-- Instructions --
A: Quote the passage about the Old Chapel word for word, starting at "When Marla Miller" and ending at "that city was.".
B: Pick up the passage about the Old Chapel at UMass Amherst after its final sentence and carry it on.

-- Text block --
###

When Marla Miller came to western Massachusetts from Wisconsin in the summer of 1987, she hiked up Mount Sugarloaf. At the summit 650 feet off the ground, she looked out into the vast Pioneer Valley, the Connecticut River meandering through hills and farmland. In the distance, she could see a cluster of tall buildings peaking up from the otherwise rural landscape. Miller asked someone what the name of that city was.

Although the place Miller was looking at has its own postal code, it is not a city or town. It is the campus of the University of Massachusetts Amherst and one of its most recognizable landmarks is the W.E.B. Du Bois Library. Rising nearly 300 feet into the Western Massachusetts sky, it’s the world’s tallest academic library. But standing in its shadow is a smaller and much older building.

Thousands of people pass by it everyday. It beckons a photographer on a recent sunny afternoon. He kneels down on the grass behind his tripod, trying to capture the light as it dances on the building’s granite and brownstone veneer. On special occasions, its bells can be heard chiming across campus. Otherwise, it is silent. The doors are locked. An engraving near the base of the building reveals the first stone was laid in 1884. The Old Chapel has been used as a library, museum, event space, offices, and, most recently, as the home of the marching band. The chapel has been called the emotional heart of the campus. For the campus’ 150th birthday, the bakeshop created a 150-pound cake in the shape of this historic building. A graphic rendition of its clock tower is featured in the center of the university’s sesquicentennial logo.

While the Old Chapel is one of UMass Amherst’s most beloved places, it has been empty since 1996. Just beyond its pleasant exterior, the building is in bad shape. Now, an ambitious fundraising campaign could help reopen a building that serves as a reminder of the university’s humble beginnings as a small agricultural college.

On a recent morning, the public was invited to a rare tour of the chapel. Our tour guide, Richard Nathhorst, unlocks the door and leads a small group up a flight of stairs. We walk into a large, empty space with a stage on the north end and a balcony on the south. Tall, rounded windows flood the room with the white light of a cloudy morning. Small patches of the greenish drywall are missing, exposing sections of a wooden frame behind it. The corners of the room are draped with cobwebs that have accumulated from disuse. The ceiling is high and long beams intersect each other under the roof.

Nathhorst stands in front of the stage. He wears a light blue dress shirt and a maroon tie with the UMass Amherst seal printed on it. Nathhorst is a capital project manager with the university’s Facilities Planning Division, but he is better known on campus as the unofficial Old Chapel expert.

Nathhorst says the windows were once filled with stained glass, but to call this building a chapel is a “misnomer” because it was never used as a church. “The stained glass was not ecclesiastical at all,” he explains. “The fact of the matter is that Old Chapel has never been a church of any kind. It’s never been consecrated for any religious services.” However, a student handbook from the 1890s suggests that Christianity played a central role in the lives of students in those days. It says they were required to attend religious services here on Sundays unless they had a valid excuse. Nathhorst says it was more like a high school homeroom where everybody went to hear daily announcements.

###

-- Material supplied --
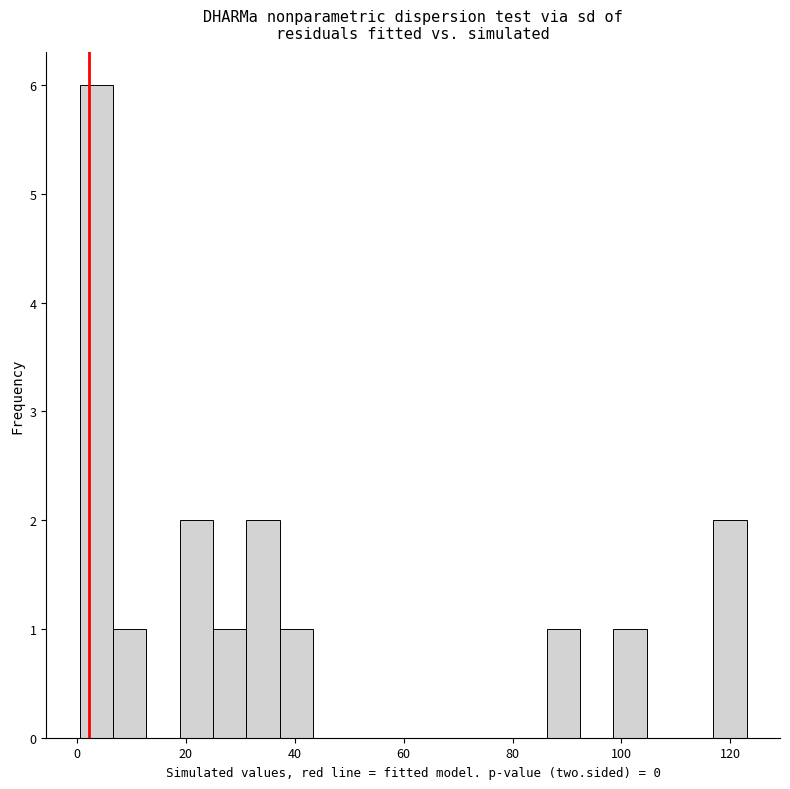

Read against the x-axis, roughly where is the centre of the tallest bar?

4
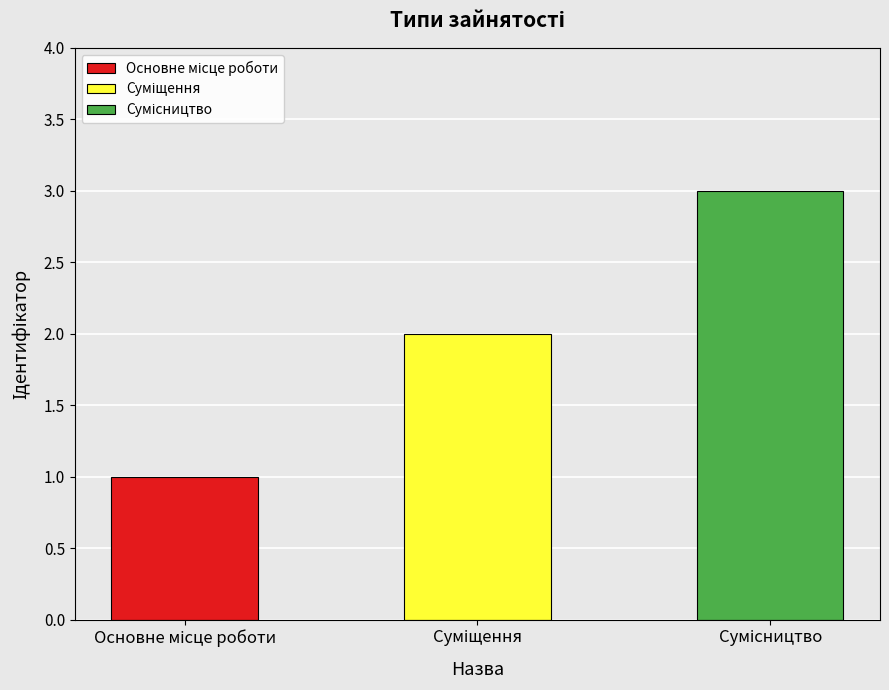

Where does the data first go above 2?

Сумісництво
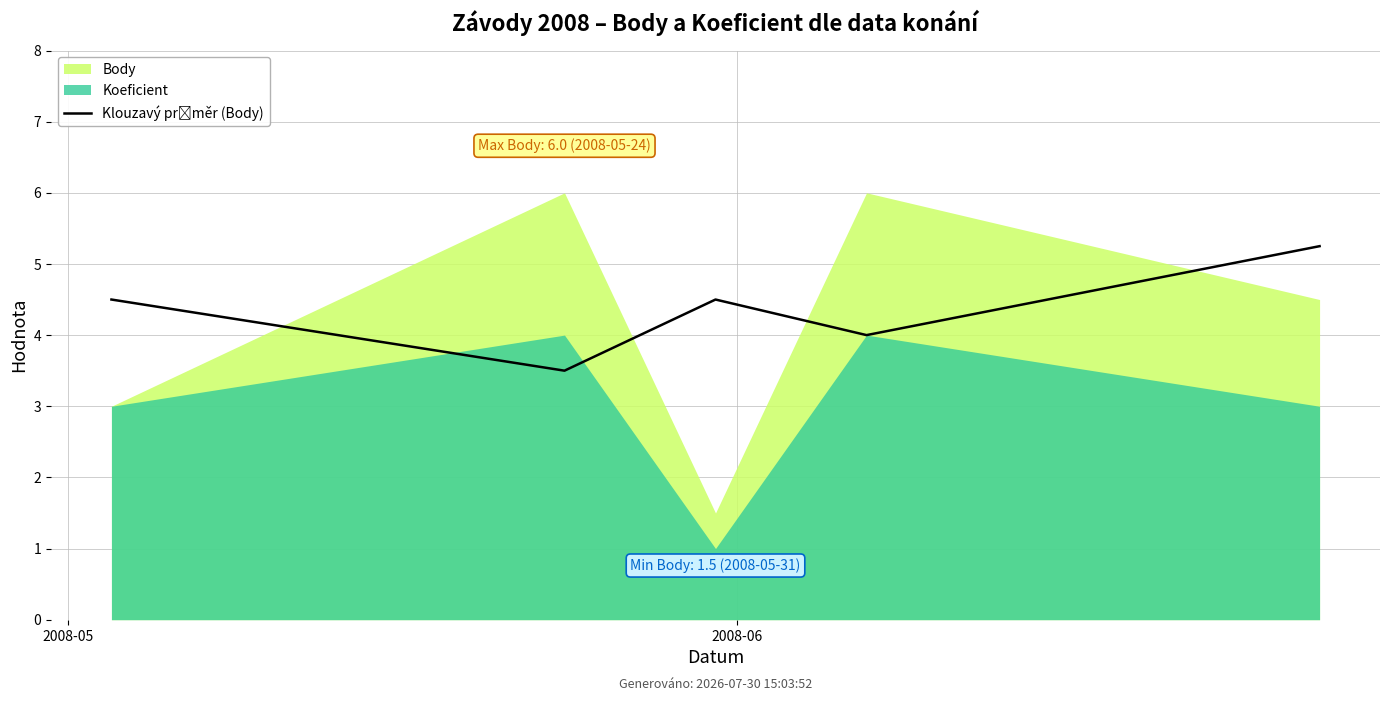

Between 3 and 2008-05, which is larger?

2008-05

###

-- Answer list --
A:
When Marla Miller came to western Massachusetts from Wisconsin in the summer of 1987, she hiked up Mount Sugarloaf. At the summit 650 feet off the ground, she looked out into the vast Pioneer Valley, the Connecticut River meandering through hills and farmland. In the distance, she could see a cluster of tall buildings peaking up from the otherwise rural landscape. Miller asked someone what the name of that city was.

B:
We ascend the narrow staircase inside the bell tower. It is so steep that each successive step is level with my knee and I need to raise my foot up a good six inches to get to the next one. The final step brings us into a room just large enough to house an organ-like instrument. A navy blue book rests on the music stand. “The Art of Playing the Modern Carillon” is inscribed in silver lettering on the cover. The carillon is connected to 42 bells of different pitches and is played like a piano. Nathhorst plans to get the chapel bells ringing more often. He says they recently installed a device that can be programmed to play the bells automatically. But the auto-play can’t replace the “finesse” of a live musician, so he will be organizing the UMass Amherst Guild Clarioneers in the fall to train the next generation of carillon players.

Nathhorst looks at a small young woman wearing a black overcoat. “Would you like to ring the bell?” he asks her. “Sure,” she says in a soft voice. She walks over to the thick rope dangling from the ceiling and gives it a pull. It is silent. She tugs it a little harder. Nothing still. Now she jumps up and grabs high on the rope, pulling it down with all her weight. It rings! As the bell in the tower above swings back, the momentum sweeps the woman, still holding onto the rope, off her feet. The group erupts in laughter as the swinging bell pulls her up and down. “That’s a thousand pound bell you were ringing. And that’s Old Aggie. That is the original bell,” Nathhorst said.

The bell tower is one of the chapel’s most prominent features. But in the mid-1990s, it was on the verge of collapse. When Worcester architect Steven Earle designed the building in the late nineteenth century, he was more concerned with aesthetics than structural integrity. “They didn’t train architects in structural engineering in those days. And his towers are famous for crumbling,” Nathhorst says. It took two years to rebuild the bell tower properly and in that time the building lost its certificate of occupancy. To reopen it, they will need to update the antiqued electrical, plumbing, and heating systems. But Nathhorst says the real hazard comes from the design of the first floor. It was originally one large room that served as the college’s library. Then in the 1930s, the floor was divided into a series of smaller rooms to accommodate its various uses after the Goodell Library was built and the books were moved out. The corridors created from that construction fail to meet the fire code.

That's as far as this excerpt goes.